Lethbridge city council has approved the operating budget for the next four years with a municipal tax increase of 5.1 per cent for each year. The increase is equal to $129.93 extra each year for the average single-family residence with an average market value of $285,800.
The budget was approved unanimously at council’s Nov. 29 meeting.It was amended and debated earlier this month by members of council, acting as the economic standing policy committee. Before new initiatives were added the increase was forecast at 3.77 per cent — this would have only maintained current levels of service and met inflationary pressures, according to Darrell Mathews, city treasurer.
“We did a lot of that debate here last week of course and it was long, a lot of debate so coming out of that I think we kind of knew the direction that we would be going,” says mayor Blaine Hyggen. “We knew that it wasn’t going to be a zero when we have had three previous years of zero. We knew there had to be some increase when you look at what’s happening currently with inflation.”

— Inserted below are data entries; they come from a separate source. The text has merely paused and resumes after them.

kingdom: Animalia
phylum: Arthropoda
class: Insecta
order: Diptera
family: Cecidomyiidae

The largest increase to the budget was an amendment to the Lethbridge Police Service, which added 0.74 per cent to the increase. Hyggen says public safety was the number one thing he heard from residents.

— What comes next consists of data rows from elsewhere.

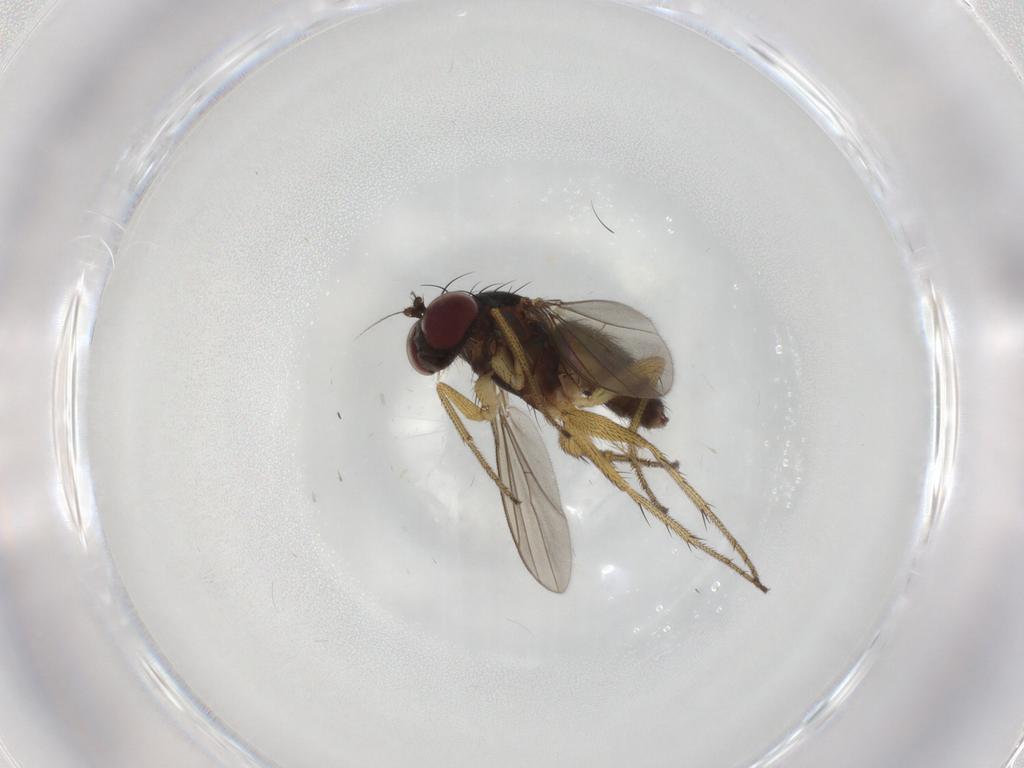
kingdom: Animalia
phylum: Arthropoda
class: Insecta
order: Diptera
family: Dolichopodidae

“It’s most important to obviously support the needs within our community, especially [when] you hear rumors of recession etcetera come forward and it’s really important that we definitely focus on the needs over those wants right now until we have a more stable economy,” Hyggen says. “Work doesn’t stop here, now we look at the efficiencies and maybe we can have that opportunity of lowering these rates in the future.”
Lethbridge saw a zero per cent tax increase for three years, but both Hyggen and other councilllors say it was necessary to raise taxes this budget cycle.
“You never want to have to do a tax increase but I also think the community understands when we are living in this inflationary times, that it’s hard to hold the line and we held the line for three straight years,” says councillor Ryan Parker.